See if one of the guys, Nevada, maybe can help you. He is smart and good to help.

Sorry for all the trouble. I thought I was helping, and hate that it is not working.


----------



## Belfrybat (Feb 21, 2003)

I haven't been able to get it to work either. I'm running Win 7. I'd love to be able to download some videos to watch off-line, so if any computer geeks are following this thread, it would be lovely if you could assist.


----------



## Annsni (Oct 27, 2006)

Belfrybat said:


> I haven't been able to get it to work either. I'm running Win 7. I'd love to be able to download some videos to watch off-line, so if any computer geeks are following this thread, it would be lovely if you could assist.

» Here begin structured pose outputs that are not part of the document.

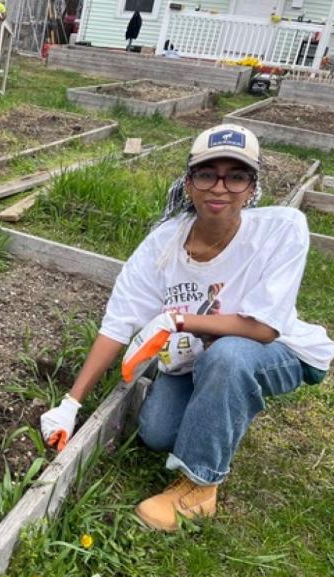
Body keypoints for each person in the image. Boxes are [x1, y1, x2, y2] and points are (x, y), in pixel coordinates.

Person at [39, 124, 333, 532]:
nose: (220, 187)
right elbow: (119, 321)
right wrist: (71, 403)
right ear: (189, 182)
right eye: (207, 174)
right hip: (196, 357)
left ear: (252, 187)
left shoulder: (282, 229)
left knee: (228, 357)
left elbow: (265, 329)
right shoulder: (163, 245)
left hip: (283, 350)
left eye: (236, 176)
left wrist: (178, 320)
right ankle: (221, 405)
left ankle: (199, 486)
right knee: (157, 433)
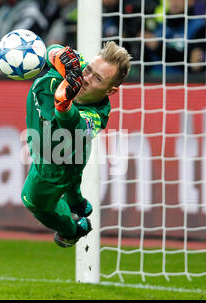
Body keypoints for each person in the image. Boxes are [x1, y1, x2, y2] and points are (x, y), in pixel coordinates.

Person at [21, 41, 132, 247]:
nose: (86, 78)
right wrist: (58, 54)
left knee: (33, 200)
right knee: (72, 178)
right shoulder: (79, 66)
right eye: (89, 69)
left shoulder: (96, 115)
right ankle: (77, 202)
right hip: (63, 148)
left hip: (54, 159)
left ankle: (72, 231)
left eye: (97, 79)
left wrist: (64, 105)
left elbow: (76, 125)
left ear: (111, 91)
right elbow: (50, 51)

I'll be the wiseguy and say "Get a Mac". LOL :catfight:

I wish I could help but I haven't used Windows since Windows 98!


----------



## frank b (Nov 5, 2003)

motdaugrnds said:


> Alice, I went to that URL and saw where I could "install the script". Is that the right hyperlink you are talking about. If so, how does it get added to firefox? (As you can see computer technicalities are very difficult for me to understand. Also I only have this one "old" computer, a windows XP, so I sure don't want to mess it up, which makes me cautious about whatever I download/install.)
> 
> *Frank, I looked at your URL too. Since I've been able to download (many but not all, which is confusing) MP4 videos, the wording on this URL is confusing to me as to how to get and use it.
> *
> ...


 You have to copy the url from youtube to the video url to download. Than click on MP4 than click continue than at the bottom of the page you will see start. Click on that and it will bring you to the next page where it will start converting. When finish converting, you will press the start button. When it finishes downloading, it will ask if you want to save it. Say yes, it will save and ask if you want to go to the folder it is in. Click that and you can see where it was saved.


----------



## Declan (Jan 18, 2015)

There is always free youtube downloader from cnet. it is not integrated into the browser, but all you have to do is cut and past the youtube url.


----------